Once there is a common agenda and ownership of the publishing venture, the next step is to dedicate a team to the venture. Typically, the different entities will nominate one person to be in charge of the team. This person – the editor – normally directs the team in terms of curating content and liaising with a professional publisher or designer to achieve an excellently done publication. The editor also sets the tone of each issue by way of the editor’s note; thus, directing the reader on what to expect inside the publication.
The team that the editor heads is at the heart of the publication. In the case of community publishing, this team is made up of individuals from the different organisations that make up the community. As such, these individuals are tasked with curating content from their different organisations and which is collated into a unified publication.
Members of this team are also active contributors as, more often than not, they are in the thick of things in their organisations by dint of being programme officers for the different programmes undertaken in these organisations. This uniquely places them as ardent advocates for the publication as they are often experts in their field, profession or sector.

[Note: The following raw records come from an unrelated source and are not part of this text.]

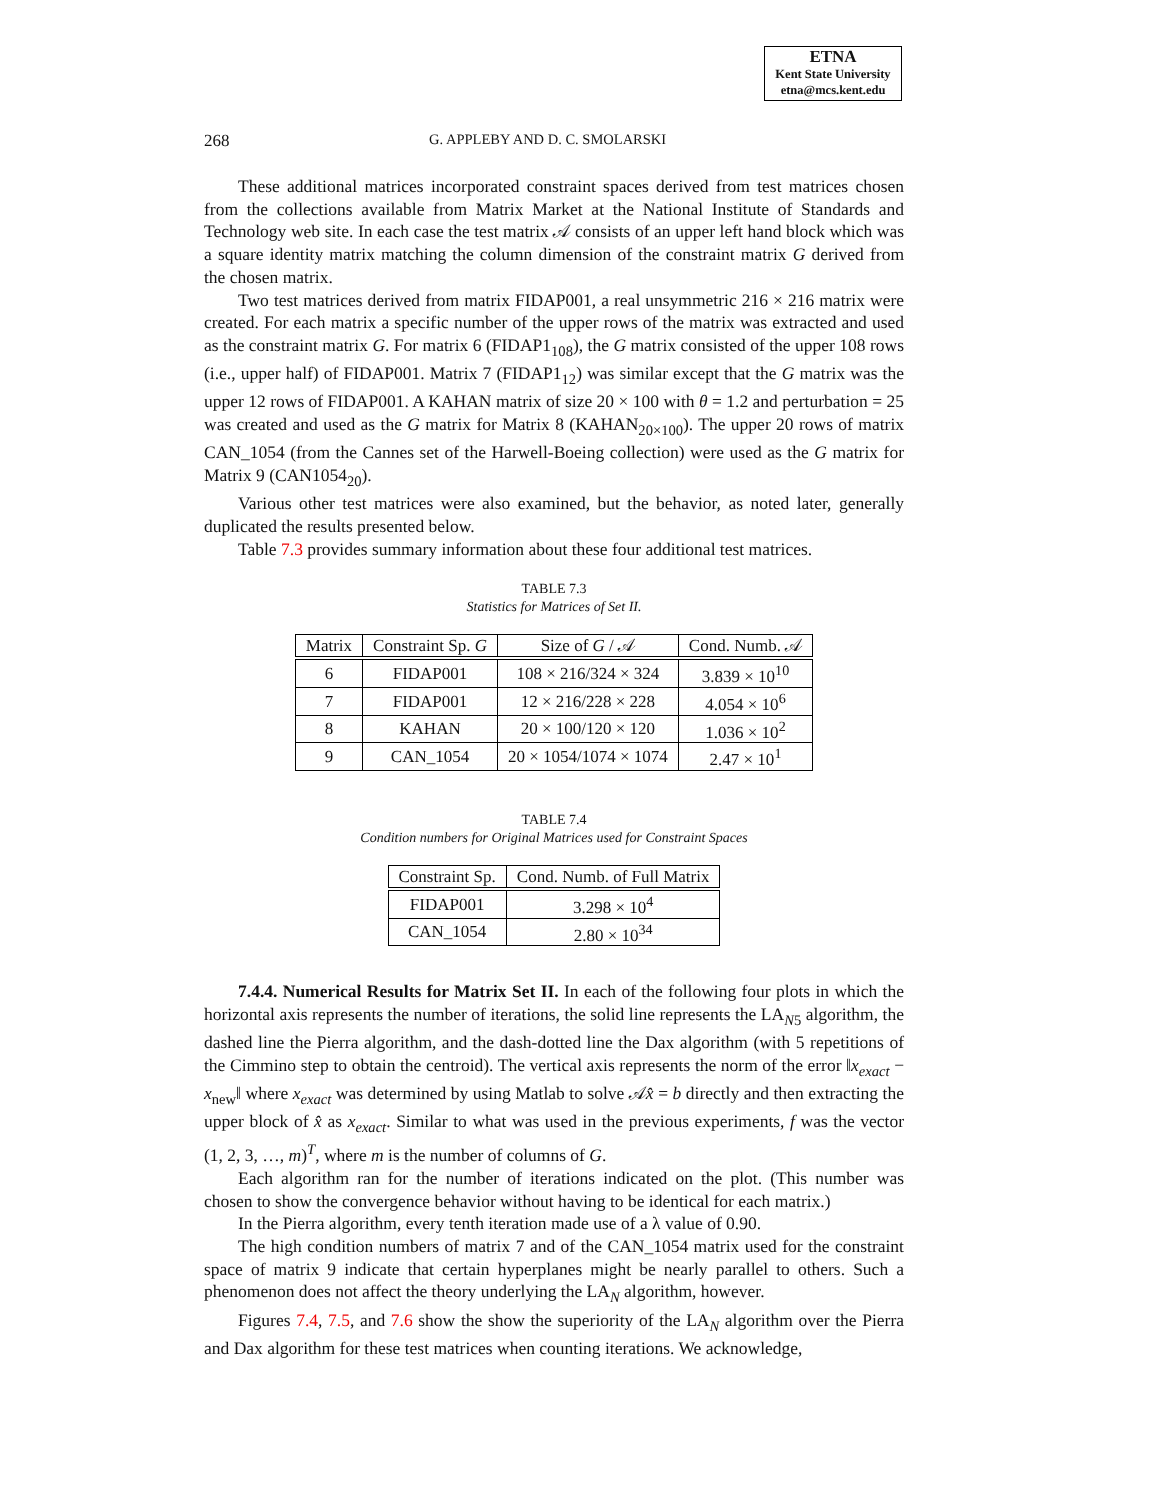ETNA
Kent State University
etna@mcs.kent.edu
268 G. APPLEBY AND D. C. SMOLARSKI
These additional matrices incorporated constraint spaces derived from test matrices chosen from the collections available from Matrix Market at the National Institute of Standards and Technology web site. In each case the test matrix 𝒜 consists of an upper left hand block which was a square identity matrix matching the column dimension of the constraint matrix G derived from the chosen matrix.
Two test matrices derived from matrix FIDAP001, a real unsymmetric 216 × 216 matrix were created. For each matrix a specific number of the upper rows of the matrix was extracted and used as the constraint matrix G. For matrix 6 (FIDAP1<sub>108</sub>), the G matrix consisted of the upper 108 rows (i.e., upper half) of FIDAP001. Matrix 7 (FIDAP1<sub>12</sub>) was similar except that the G matrix was the upper 12 rows of FIDAP001. A KAHAN matrix of size 20 × 100 with θ = 1.2 and perturbation = 25 was created and used as the G matrix for Matrix 8 (KAHAN<sub>20×100</sub>). The upper 20 rows of matrix CAN_1054 (from the Cannes set of the Harwell-Boeing collection) were used as the G matrix for Matrix 9 (CAN1054<sub>20</sub>).
Various other test matrices were also examined, but the behavior, as noted later, generally duplicated the results presented below.
Table 7.3 provides summary information about these four additional test matrices.
TABLE 7.3
Statistics for Matrices of Set II.
| Matrix | Constraint Sp. G | Size of G / 𝒜 | Cond. Numb. 𝒜 |
| --- | --- | --- | --- |
| 6 | FIDAP001 | 108 × 216/324 × 324 | 3.839 × 10<sup>10</sup> |
| 7 | FIDAP001 | 12 × 216/228 × 228 | 4.054 × 10<sup>6</sup> |
| 8 | KAHAN | 20 × 100/120 × 120 | 1.036 × 10<sup>2</sup> |
| 9 | CAN_1054 | 20 × 1054/1074 × 1074 | 2.47 × 10<sup>1</sup> |
TABLE 7.4
Condition numbers for Original Matrices used for Constraint Spaces
| Constraint Sp. | Cond. Numb. of Full Matrix |
| --- | --- |
| FIDAP001 | 3.298 × 10<sup>4</sup> |
| CAN_1054 | 2.80 × 10<sup>34</sup> |
7.4.4. Numerical Results for Matrix Set II. In each of the following four plots in which the horizontal axis represents the number of iterations, the solid line represents the LA<sub>N5</sub> algorithm, the dashed line the Pierra algorithm, and the dash-dotted line the Dax algorithm (with 5 repetitions of the Cimmino step to obtain the centroid). The vertical axis represents the norm of the error ‖x<sub>exact</sub> − x<sub>new</sub>‖ where x<sub>exact</sub> was determined by using Matlab to solve 𝒜x̂ = b directly and then extracting the upper block of x̂ as x<sub>exact</sub>. Similar to what was used in the previous experiments, f was the vector (1, 2, 3, …, m)<sup>T</sup>, where m is the number of columns of G.
Each algorithm ran for the number of iterations indicated on the plot. (This number was chosen to show the convergence behavior without having to be identical for each matrix.)
In the Pierra algorithm, every tenth iteration made use of a λ value of 0.90.
The high condition numbers of matrix 7 and of the CAN_1054 matrix used for the constraint space of matrix 9 indicate that certain hyperplanes might be nearly parallel to others. Such a phenomenon does not affect the theory underlying the LA<sub>N</sub> algorithm, however.
Figures 7.4, 7.5, and 7.6 show the show the superiority of the LA<sub>N</sub> algorithm over the Pierra and Dax algorithm for these test matrices when counting iterations. We acknowledge,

The team too, headed by the editor, is expected to streamline the whole process to ensure that each edition is published smoothly. One such way is to develop an editorial calendar. Thus, everyone is up to date on what is to be published and when, thus, simplifying the process of curating content for each subsequent publication. This means that the publishing team can curate content and imagery from their organisations to align with the theme for each edition.
Lastly, with the advent of online publishing, community publishing is able to easily reach a global audience of likeminded individuals or organisations. Which means that the team tasked with publishing for a community can reach this global audience by way of having this publication done in different languages. Thus, it is crucial to work with publishers who also offer translation services as they are familiarly with your publications, having interacted with them intensively.